Friday, December 17, 2010

Inertia

When we think of inertia, we think of a mass or object and the amount of force it takes to either stop it or start it in motion. Effort you might say. Inertia though takes many forms. The shortest day and longest night of the year falls on either the 21 or 22 of December depending ion the year. This is the day that gets the least amount of sunlight to the Northern latitudes. Sunlight/sun heat energy is the lowest of the year on that day.

I don't know about you, but I've always thought that when you have the least of something, it can only get better after that. Nope, in the case of Winter, Winter itself doesn't even start until the Winter Solstice occurs. This is all due to that darn pesky thing called inertia. Inertia you see can take on many forms and having winter happen after the days start getting longer is due to the cooling off cycle we have been in since mid Fall. Now that we've lost the heat we had stored in the Northern hemisphere (There are two distinctive weather patterns located on the Northern and Southern hemispheres.), it needs to build back up again. This is why it takes so long for Winter to give up it's cold embrace when our days get longer and sun energy increases from Solstice onward.

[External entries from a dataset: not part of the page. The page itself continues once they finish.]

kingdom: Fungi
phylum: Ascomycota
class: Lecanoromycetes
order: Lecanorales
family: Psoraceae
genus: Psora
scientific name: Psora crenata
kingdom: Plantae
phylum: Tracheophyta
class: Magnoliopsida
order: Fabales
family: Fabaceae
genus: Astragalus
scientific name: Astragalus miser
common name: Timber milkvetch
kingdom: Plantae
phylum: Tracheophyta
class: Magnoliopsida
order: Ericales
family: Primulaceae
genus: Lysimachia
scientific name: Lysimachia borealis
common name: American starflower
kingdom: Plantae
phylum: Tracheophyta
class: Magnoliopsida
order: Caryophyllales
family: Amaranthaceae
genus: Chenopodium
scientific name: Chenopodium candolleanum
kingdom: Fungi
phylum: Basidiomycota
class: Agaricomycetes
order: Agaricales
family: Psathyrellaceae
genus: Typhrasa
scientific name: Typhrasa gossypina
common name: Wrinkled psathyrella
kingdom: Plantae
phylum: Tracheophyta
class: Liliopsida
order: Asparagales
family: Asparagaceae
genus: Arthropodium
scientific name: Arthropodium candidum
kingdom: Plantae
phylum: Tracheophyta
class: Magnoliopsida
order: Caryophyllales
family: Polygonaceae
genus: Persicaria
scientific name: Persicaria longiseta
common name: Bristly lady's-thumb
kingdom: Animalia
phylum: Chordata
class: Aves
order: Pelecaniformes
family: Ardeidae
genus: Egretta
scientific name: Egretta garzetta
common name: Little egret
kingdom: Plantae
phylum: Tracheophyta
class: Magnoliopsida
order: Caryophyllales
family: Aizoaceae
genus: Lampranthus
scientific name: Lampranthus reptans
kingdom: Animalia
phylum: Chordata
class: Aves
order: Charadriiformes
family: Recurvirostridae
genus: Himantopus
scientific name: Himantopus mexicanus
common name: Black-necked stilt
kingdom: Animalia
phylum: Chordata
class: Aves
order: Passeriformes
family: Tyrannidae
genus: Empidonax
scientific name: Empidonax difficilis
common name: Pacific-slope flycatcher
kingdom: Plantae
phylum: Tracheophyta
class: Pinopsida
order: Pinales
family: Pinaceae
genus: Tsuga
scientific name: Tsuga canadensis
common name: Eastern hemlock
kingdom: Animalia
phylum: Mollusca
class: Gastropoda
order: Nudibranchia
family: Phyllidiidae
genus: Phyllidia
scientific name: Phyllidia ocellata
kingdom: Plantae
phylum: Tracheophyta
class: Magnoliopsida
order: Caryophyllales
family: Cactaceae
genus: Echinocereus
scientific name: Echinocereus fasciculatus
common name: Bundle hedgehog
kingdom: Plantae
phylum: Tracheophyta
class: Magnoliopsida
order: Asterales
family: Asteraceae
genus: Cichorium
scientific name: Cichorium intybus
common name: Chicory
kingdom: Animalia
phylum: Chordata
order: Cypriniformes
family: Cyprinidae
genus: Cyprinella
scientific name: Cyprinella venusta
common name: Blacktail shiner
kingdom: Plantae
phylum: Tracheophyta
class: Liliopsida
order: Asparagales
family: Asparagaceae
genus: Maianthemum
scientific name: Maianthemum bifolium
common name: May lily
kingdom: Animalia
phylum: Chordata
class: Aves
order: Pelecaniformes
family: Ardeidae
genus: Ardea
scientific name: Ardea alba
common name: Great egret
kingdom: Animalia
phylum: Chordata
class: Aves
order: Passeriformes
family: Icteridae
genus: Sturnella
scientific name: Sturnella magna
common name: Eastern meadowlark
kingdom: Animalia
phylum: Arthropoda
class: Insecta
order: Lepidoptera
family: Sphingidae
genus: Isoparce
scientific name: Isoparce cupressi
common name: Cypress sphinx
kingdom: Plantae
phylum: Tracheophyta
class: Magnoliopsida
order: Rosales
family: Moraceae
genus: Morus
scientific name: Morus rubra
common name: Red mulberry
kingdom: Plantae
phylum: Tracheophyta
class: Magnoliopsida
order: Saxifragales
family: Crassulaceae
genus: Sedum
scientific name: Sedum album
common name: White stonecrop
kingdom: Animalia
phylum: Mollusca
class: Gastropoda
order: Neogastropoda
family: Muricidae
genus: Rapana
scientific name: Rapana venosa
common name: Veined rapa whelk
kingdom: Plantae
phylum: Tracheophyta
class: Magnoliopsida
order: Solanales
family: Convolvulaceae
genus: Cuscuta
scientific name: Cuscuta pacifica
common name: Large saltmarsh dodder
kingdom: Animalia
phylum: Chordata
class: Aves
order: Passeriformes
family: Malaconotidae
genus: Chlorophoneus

Inertia can take on many forms. From mass, to heat, to even politics and public opinion. We won't go there except to point out it was inertia in effect during the 60s, the McCarthy era, and even now. Rest assured the pendulum will eventually move the other way, but for a period we'll enter Winter or Summer (depending on your point of view). America is kind of like Wisconsin weather. If you don't like the weather, stick around. It's bound to change.

2 comments:

OrbsCorbs said...

Inertia is me in a warm bed on a cold morning.

hale-bopp said...

Yep, you will sometimes hear terms such as ""thermal inertia" used...Lake Michigan has a lot of thermal inertia!

It does seem that the political pendulum is swinging a bit faster than it has in the past though!